Faculty and experts say that uncertainty about the new Secretary of Education’s effects on higher education could result in speculation of policies that may never happen.
After U.S. President-elect Donald Trump nominated Betsy DeVos to the nation’s highest education position last week, universities’ leaders found themselves on the cusp of a potential sharp turn away from President Barack Obama’s higher education initiatives, like student loan repayment and tuition-free college. Because little is known about DeVos’ higher education views, educators and policymakers may find themselves questioning what the next administration will bring.
DeVos has most recently served as the chairwoman of the American Federation for Children and as a trustee of the American Enterprise Institute but has made few public statements about her positions on higher education. DeVos is the former chairwoman of the Michigan Republican Party and has been called a “principled conservative” by Frederick M. Hess of AEI.
GW faculty and experts say that DeVos’ lack of transparency on potential education policies means that reforms could be slowed down because having a pre-set agenda can make policies change faster.
Michael Feuer, the dean of the Graduate School of Education and Human Development, said he is unsure what policies DeVos will enact but is concerned that Trump’s “fundamentally bigoted” rhetoric will be evident in education policies.
“As an institution dedicated to academic freedom and to the ideal of inclusivity in education, we need to be committed to our vision and our mission,” Feuer said.
Feuer said he is particularly concerned about DeVos’ support of charter schools and voucher programs, which he said could affect the types of students from across the U.S. that GW could admit. DeVos worked to prevent more regulation of charter schools in Michigan.
Charter schools are intended as alternatives to poorly performing public schools in areas where mostly low-income families live. Voucher programs work with these charter schools by using the amount of money that would have been spent on a student at a public school for the student’s charter school tuition. DeVos has been a vocal supporter of both, which Feuer said could be problematic for education policy because they have proven ineffective.
“The kinds of privatization solutions that she has favored up until now have ultimately proven to be unsuccessful and in some cases have caused considerably more harm than good,” Feuer said.
Charter schools have been criticized for having limited oversight from the government and taking away money from public schools in low-income communities of color. With GW’s interest in increasing the diversity of their applicant pool, these communities may have more students who struggle to gain admittance or be adequately prepared for coursework.
But Feuer said that the reauthorization of the Elementary and Secondary Education Act in 2015 shifted more power to states and districts by allowing states to expand quality standards for their schools and create teacher evaluations.
Feuer said he expects the Trump administration, including DeVos, to be less involved in federal civil rights compliance. For GW and other universities, that could mean less of an emphasis on Title IX compliance and the way sexual assault is handled. GW has committed to policies like required education on sexual assault and victim confidentiality that may not be priorities for DeVos.

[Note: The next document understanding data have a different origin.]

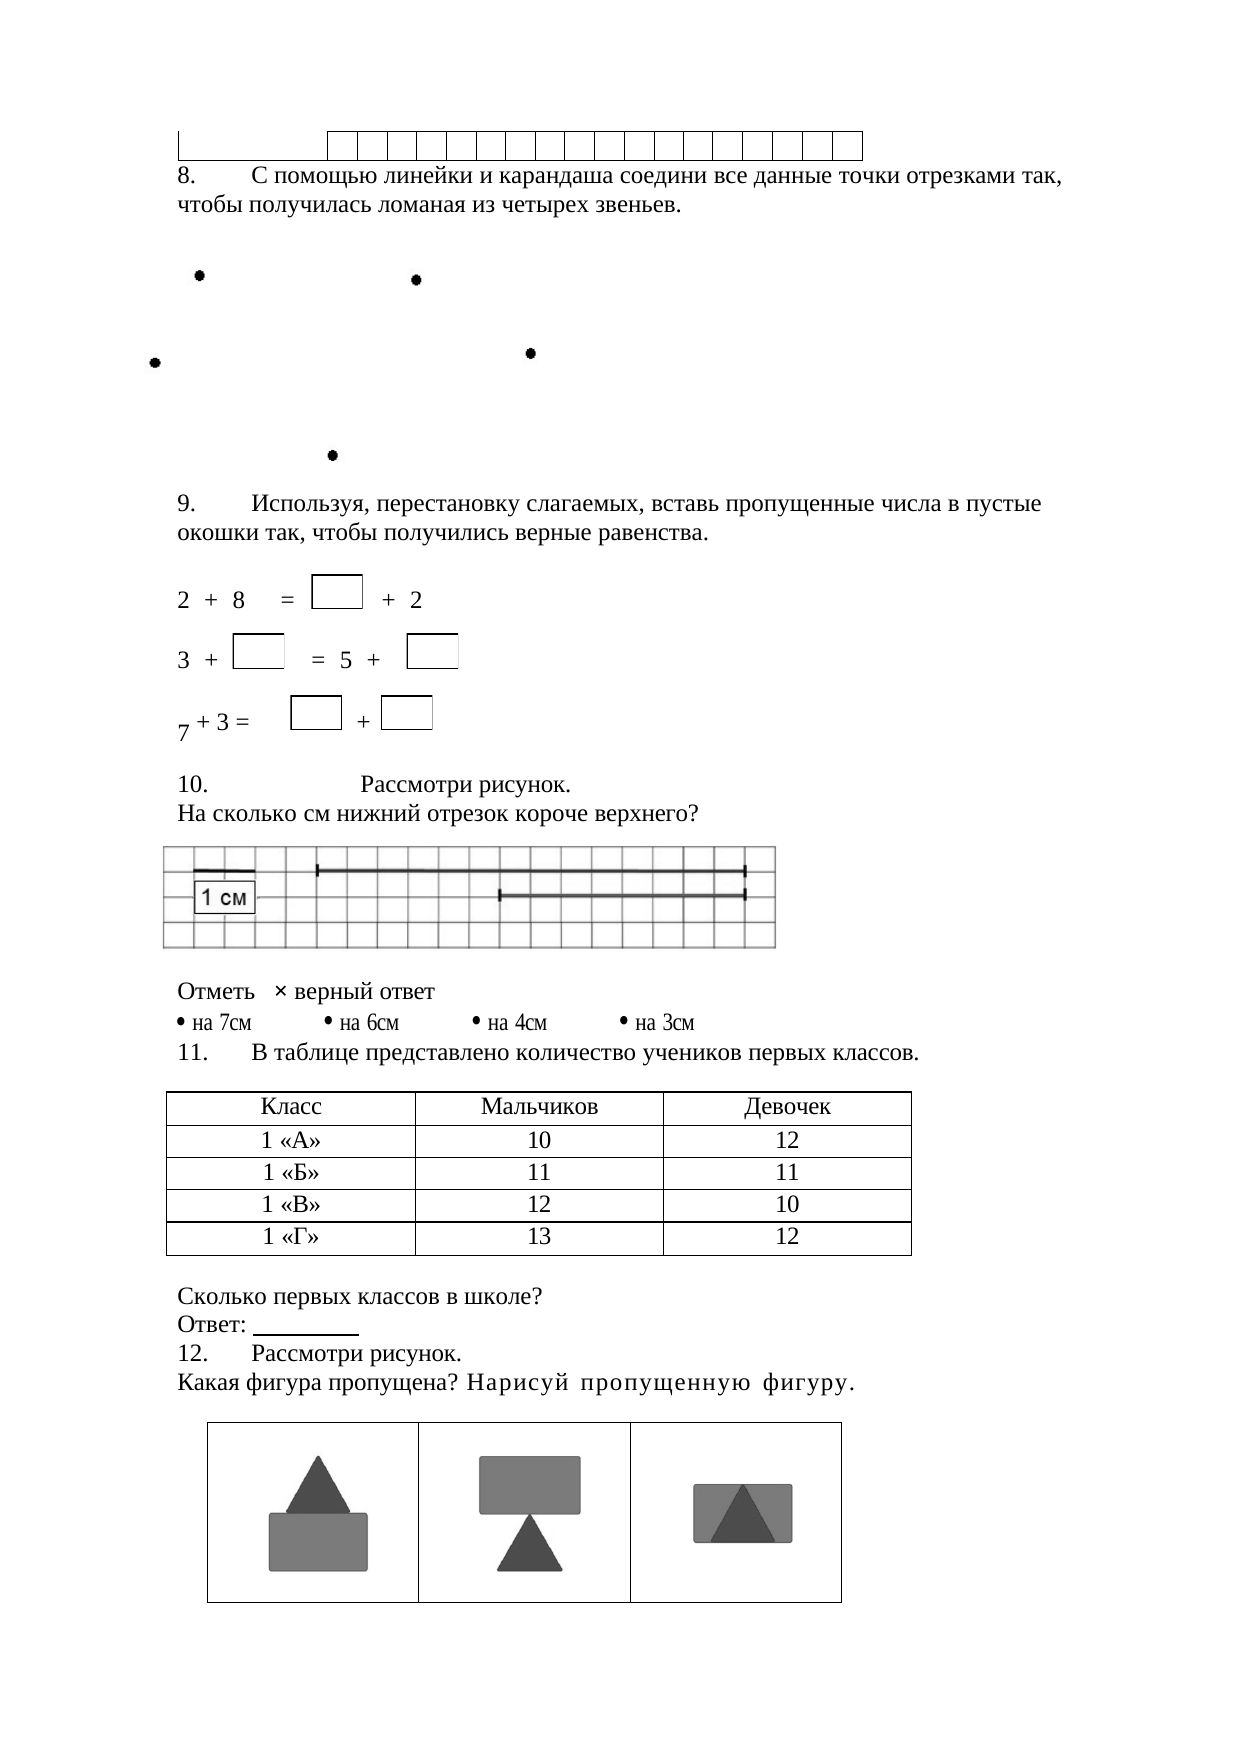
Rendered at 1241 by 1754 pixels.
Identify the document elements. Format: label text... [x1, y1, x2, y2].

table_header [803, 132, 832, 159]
text 2 + 8 = + 2 [177, 574, 1196, 614]
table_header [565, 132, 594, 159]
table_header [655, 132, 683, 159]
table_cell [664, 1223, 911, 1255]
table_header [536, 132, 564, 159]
list Рассмотри рисунок. [177, 770, 1196, 798]
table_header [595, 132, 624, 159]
text 7 + 3 = + [177, 696, 1196, 747]
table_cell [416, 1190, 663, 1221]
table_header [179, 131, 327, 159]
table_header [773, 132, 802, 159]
picture [406, 633, 459, 669]
picture [690, 1482, 793, 1544]
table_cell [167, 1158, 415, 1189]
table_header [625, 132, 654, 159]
picture [162, 845, 777, 952]
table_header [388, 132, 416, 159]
picture [478, 1454, 583, 1572]
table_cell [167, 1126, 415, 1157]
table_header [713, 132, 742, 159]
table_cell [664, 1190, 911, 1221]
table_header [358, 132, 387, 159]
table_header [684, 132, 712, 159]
text На сколько см нижний отрезок короче верхнего? [177, 798, 1196, 827]
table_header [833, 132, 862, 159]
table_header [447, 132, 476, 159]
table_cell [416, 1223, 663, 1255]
text  на 7см  на 6см  на 4см  на 3см [177, 1005, 1196, 1037]
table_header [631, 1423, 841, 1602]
picture [311, 574, 363, 609]
list Рассмотри рисунок. [177, 1338, 1196, 1367]
list В таблице представлено количество учеников первых классов. [177, 1037, 1196, 1066]
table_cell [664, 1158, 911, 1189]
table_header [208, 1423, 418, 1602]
picture [290, 695, 342, 730]
picture [268, 1452, 371, 1574]
picture [143, 268, 539, 461]
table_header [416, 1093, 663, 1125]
list Используя, перестановку слагаемых, вставь пропущенные числа в пустые окошки так, чтобы получились верные равенства. [177, 293, 1129, 546]
text Сколько первых классов в школе? Ответ: [177, 1281, 543, 1338]
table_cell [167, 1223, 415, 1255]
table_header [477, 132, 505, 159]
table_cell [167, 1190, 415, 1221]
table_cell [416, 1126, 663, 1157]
picture [381, 695, 433, 730]
text Какая фигура пропущена? Нарисуй пропущенную фигуру. [177, 1367, 1196, 1396]
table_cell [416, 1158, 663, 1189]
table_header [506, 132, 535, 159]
picture [232, 633, 285, 669]
list С помощью линейки и карандаша соедини все данные точки отрезками так, чтобы получилась ломаная из четырех звеньев. [177, 161, 1133, 218]
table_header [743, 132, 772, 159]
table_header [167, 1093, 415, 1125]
text Отметь × верный ответ [177, 867, 1196, 1005]
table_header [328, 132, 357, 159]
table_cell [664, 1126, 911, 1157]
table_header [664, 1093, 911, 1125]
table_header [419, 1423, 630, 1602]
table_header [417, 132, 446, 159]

Daniel Klasik, an assistant professor of higher education administration, said GSEHD researchers are especially interested in Trump’s and DeVos’ impact on education research money.
“Many faculty members in GSEHD receive research funding,” Klasik said. “A reduction in funding available could be a big blow to the work we do.”

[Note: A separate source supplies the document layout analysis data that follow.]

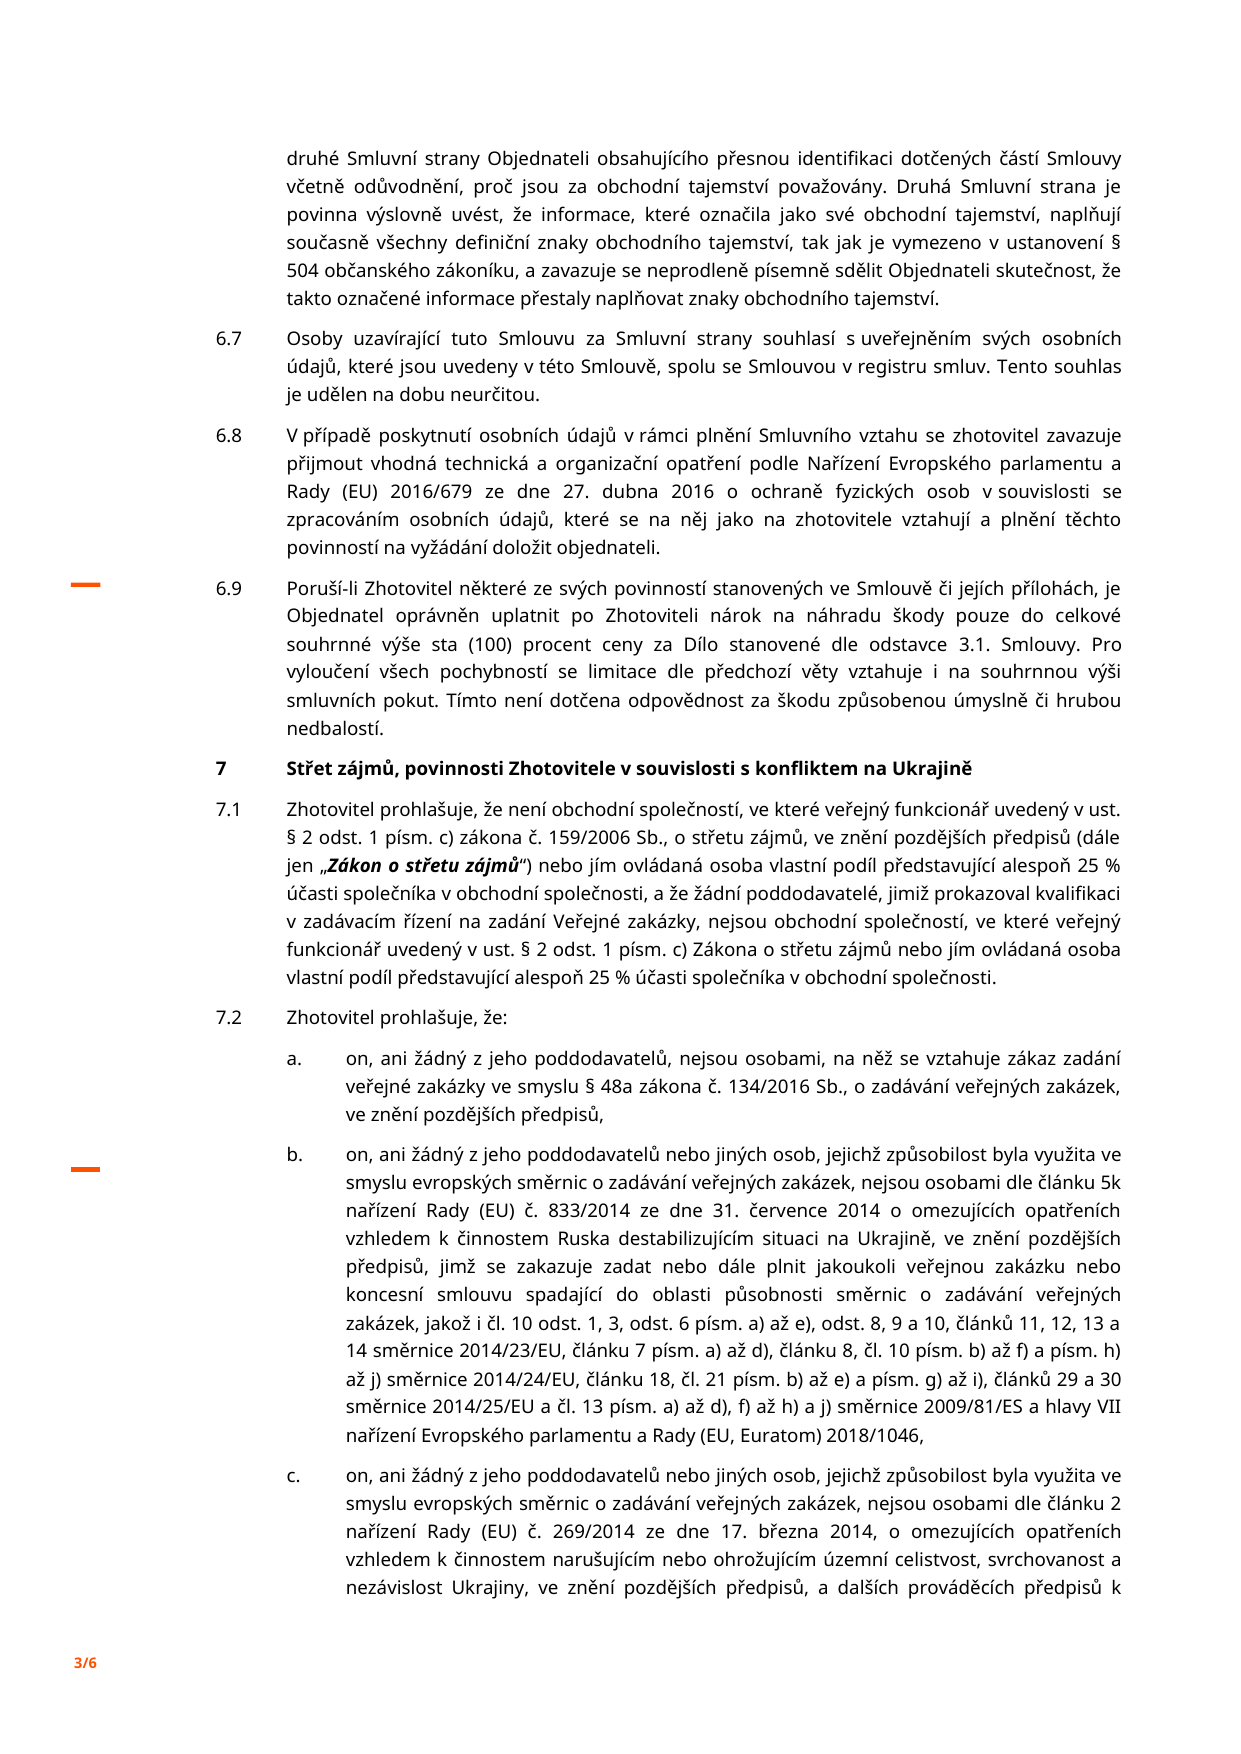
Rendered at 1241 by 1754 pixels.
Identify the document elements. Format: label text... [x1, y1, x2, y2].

subtitle Osoby uzavírající tuto Smlouvu za Smluvní strany souhlasí s uveřejněním svých osobních údajů, které jsou uvedeny v této Smlouvě, spolu se Smlouvou v registru smluv. Tento souhlas je udělen na dobu neurčitou. [216, 326, 1122, 407]
subtitle Střet zájmů, povinnosti Zhotovitele v souvislosti s konfliktem na Ukrajině [216, 755, 1122, 781]
subtitle Zhotovitel prohlašuje, že není obchodní společností, ve které veřejný funkcionář uvedený v ust. § 2 odst. 1 písm. c) zákona č. 159/2006 Sb., o střetu zájmů, ve znění pozdějších předpisů (dále jen „Zákon o střetu zájmů“) nebo jím ovládaná osoba vlastní podíl představující alespoň 25 % účasti společníka v obchodní společnosti, a že žádní poddodavatelé, jimiž prokazoval kvalifikaci v zadávacím řízení na zadání Veřejné zakázky, nejsou obchodní společností, ve které veřejný funkcionář uvedený v ust. § 2 odst. 1 písm. c) Zákona o střetu zájmů nebo jím ovládaná osoba vlastní podíl představující alespoň 25 % účasti společníka v obchodní společnosti. [216, 796, 1122, 989]
subtitle V případě poskytnutí osobních údajů v rámci plnění Smluvního vztahu se zhotovitel zavazuje přijmout vhodná technická a organizační opatření podle Nařízení Evropského parlamentu a Rady (EU) 2016/679 ze dne 27. dubna 2016 o ochraně fyzických osob v souvislosti se zpracováním osobních údajů, které se na něj jako na zhotovitele vztahují a plnění těchto povinností na vyžádání doložit objednateli. [216, 422, 1122, 560]
subtitle Zhotovitel prohlašuje, že: [216, 1004, 1122, 1030]
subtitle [216, 145, 1122, 311]
text on, ani žádný z jeho poddodavatelů, nejsou osobami, na něž se vztahuje zákaz zadání veřejné zakázky ve smyslu § 48a zákona č. 134/2016 Sb., o zadávání veřejných zakázek, ve znění pozdějších předpisů, [286, 1045, 1122, 1127]
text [286, 1462, 1122, 1600]
text on, ani žádný z jeho poddodavatelů nebo jiných osob, jejichž způsobilost byla využita ve smyslu evropských směrnic o zadávání veřejných zakázek, nejsou osobami dle článku 5k nařízení Rady (EU) č. 833/2014 ze dne 31. července 2014 o omezujících opatřeních vzhledem k činnostem Ruska destabilizujícím situaci na Ukrajině, ve znění pozdějších předpisů, jimž se zakazuje zadat nebo dále plnit jakoukoli veřejnou zakázku nebo koncesní smlouvu spadající do oblasti působnosti směrnic o zadávání veřejných zakázek, jakož i čl. 10 odst. 1, 3, odst. 6 písm. a) až e), odst. 8, 9 a 10, článků 11, 12, 13 a 14 směrnice 2014/23/EU, článku 7 písm. a) až d), článku 8, čl. 10 písm. b) až f) a písm. h) až j) směrnice 2014/24/EU, článku 18, čl. 21 písm. b) až e) a písm. g) až i), článků 29 a 30 směrnice 2014/25/EU a čl. 13 písm. a) až d), f) až h) a j) směrnice 2009/81/ES a hlavy VII nařízení Evropského parlamentu a Rady (EU, Euratom) 2018/1046, [286, 1142, 1122, 1447]
subtitle Poruší-li Zhotovitel některé ze svých povinností stanovených ve Smlouvě či jejích přílohách, je Objednatel oprávněn uplatnit po Zhotoviteli nárok na náhradu škody pouze do celkové souhrnné výše sta (100) procent ceny za Dílo stanovené dle odstavce 3.1. Smlouvy. Pro vyloučení všech pochybností se limitace dle předchozí věty vztahuje i na souhrnnou výši smluvních pokut. Tímto není dotčena odpovědnost za škodu způsobenou úmyslně či hrubou nedbalostí. [216, 575, 1122, 740]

Klasik said he was not very worried about higher education affordability because Pell Grants, direct aid from the federal government to colleges that cover tuition costs for low-income students, are popular and bipartisan. About 15 percent of this year’s freshman class received Pell funding.
Klasik said even though Trump has not been supportive of free college – a concept trumpeted by former candidates Sen. Bernie Sanders, I-Vt., and Hillary Clinton – GW could make itself more affordable.

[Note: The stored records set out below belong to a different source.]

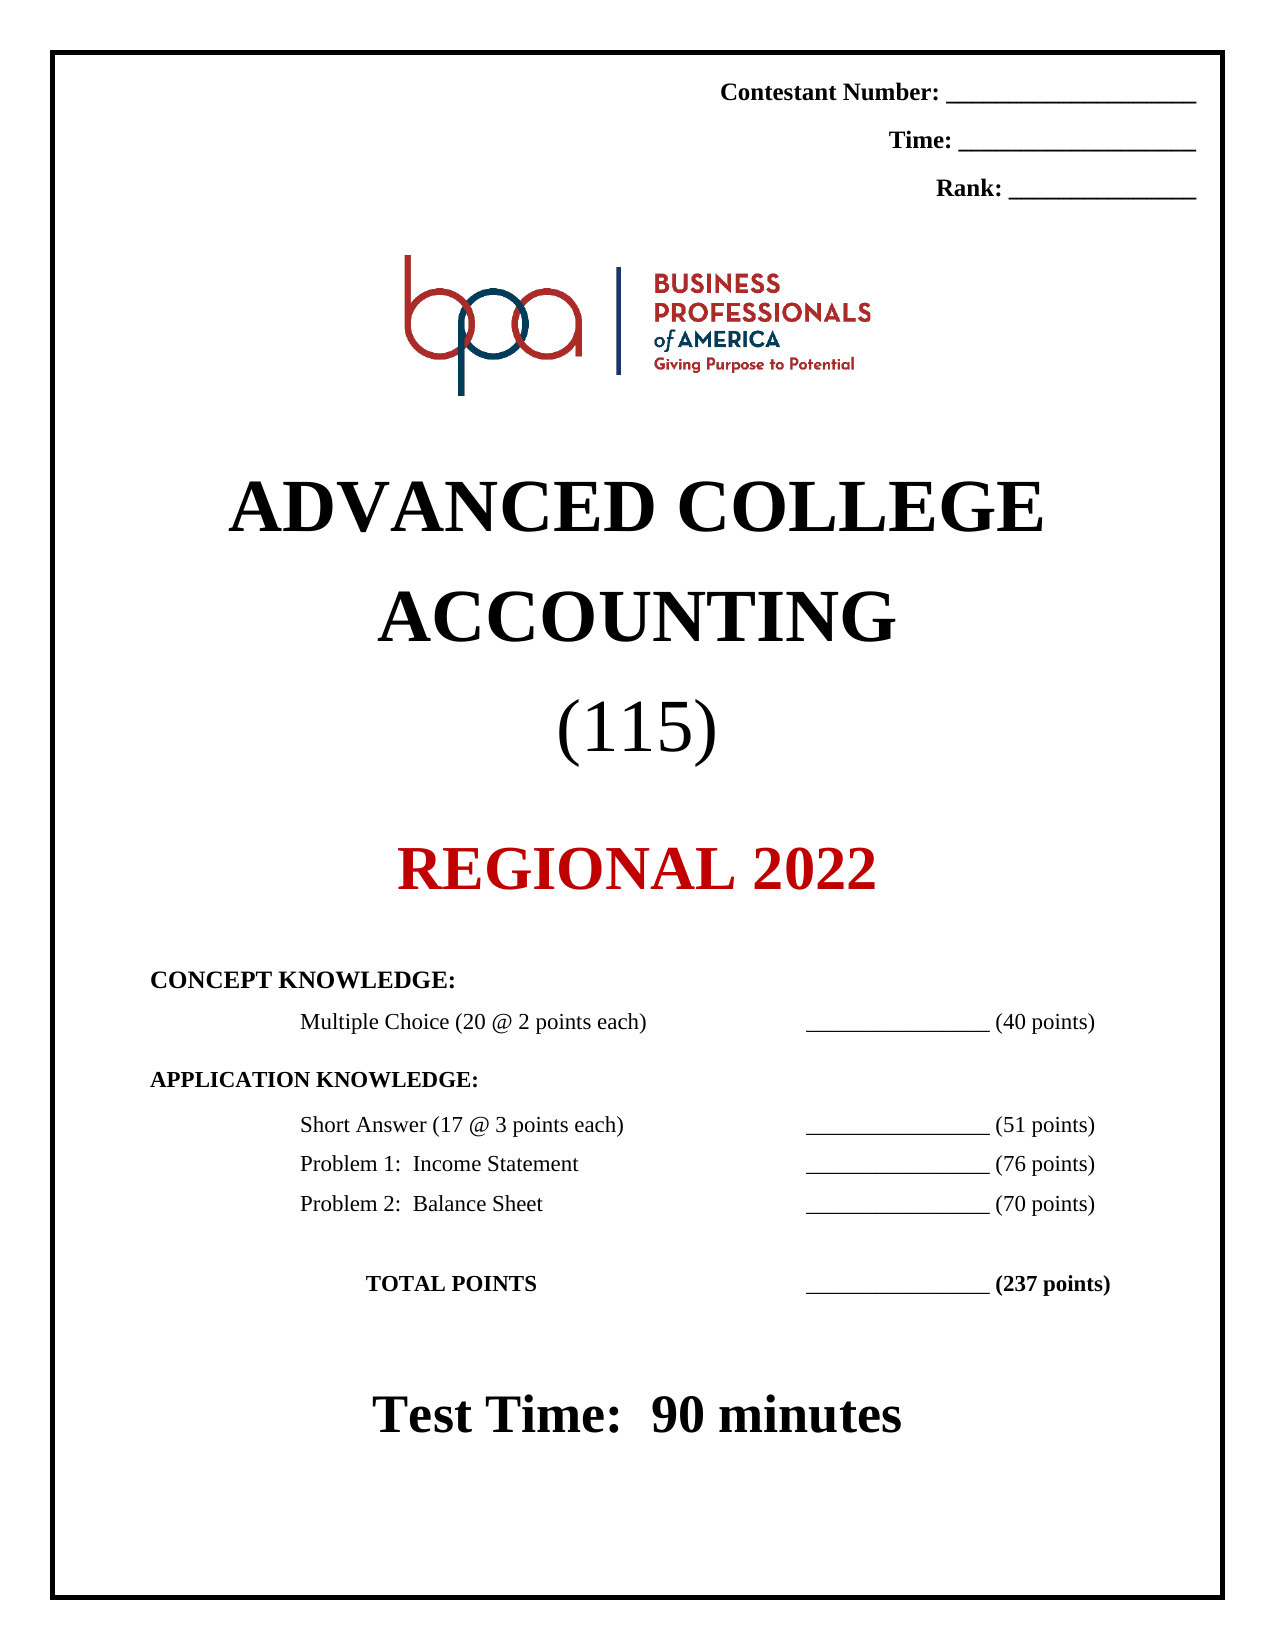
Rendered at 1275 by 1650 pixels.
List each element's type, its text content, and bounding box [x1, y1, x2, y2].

text Short Answer (17 @ 3 points each) ________________ (51 points) [300, 1111, 1209, 1137]
text Multiple Choice (20 @ 2 points each) ________________ (40 points) [300, 1008, 1209, 1035]
text CONCEPT KNOWLEDGE: [150, 965, 1125, 994]
text TOTAL POINTS ________________ (237 points) [150, 1270, 1209, 1297]
picture [404, 255, 871, 396]
text ACCOUNTING [150, 571, 1125, 658]
text Problem 1: Income Statement ________________ (76 points) [300, 1150, 1209, 1177]
text REGIONAL 2022 [150, 831, 1125, 903]
text Problem 2: Balance Sheet ________________ (70 points) [300, 1190, 1209, 1216]
text APPLICATION KNOWLEDGE: [150, 1066, 1209, 1092]
text ADVANCED COLLEGE [150, 462, 1125, 548]
text Test Time: 90 minutes [150, 1382, 1125, 1444]
text (115) [150, 681, 1125, 767]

“It does not mean that colleges like GW cannot pursue policies that reduce the cost of college for their students on their own,” Klasik said. “It just means that the federal government won’t be leading the way.”
John Banzhaf, a public interest law professor, said Title IX-associated cases, specifically lack of due process in rape cases, was of particular concern to the Foundation for Individual Rights in Education, which DeVos has donated to. He said the Republican party in general has been dissatisfied with the treatment of sexual assault cases.
“You can’t focus simply on Betsy DeVos,” Banzhaf said. “You also have to look at some of the other players.”
Banzhaf added that because Trump doesn’t believe in climate change, GW could receive less government funding for sustainability research.
Robert Kelchen, an assistant professor of higher education at Seton Hall University, said Obama’s agenda for higher education, like providing free community college and changing student loan repayment, will likely be disregarded by the next administration. But Trump is not a typical conservative and may surprise higher education leaders with policies on affordability, Kelchen said.
Kelchen said Trump’s pick for under secretary of education could be as important as his choice of DeVos, as the person who fills that position often handles higher education policies.
Current Under Secretary of Education Ted Mitchell held administrative positions at the University of California at Los Angeles and Occidental College, while former Secretary of Education Arne Duncan had limited knowledge of higher education and leaned on suggestions from his under secretary.
“We don’t know how much Trump is willing to be involved in education,” Kelchen said.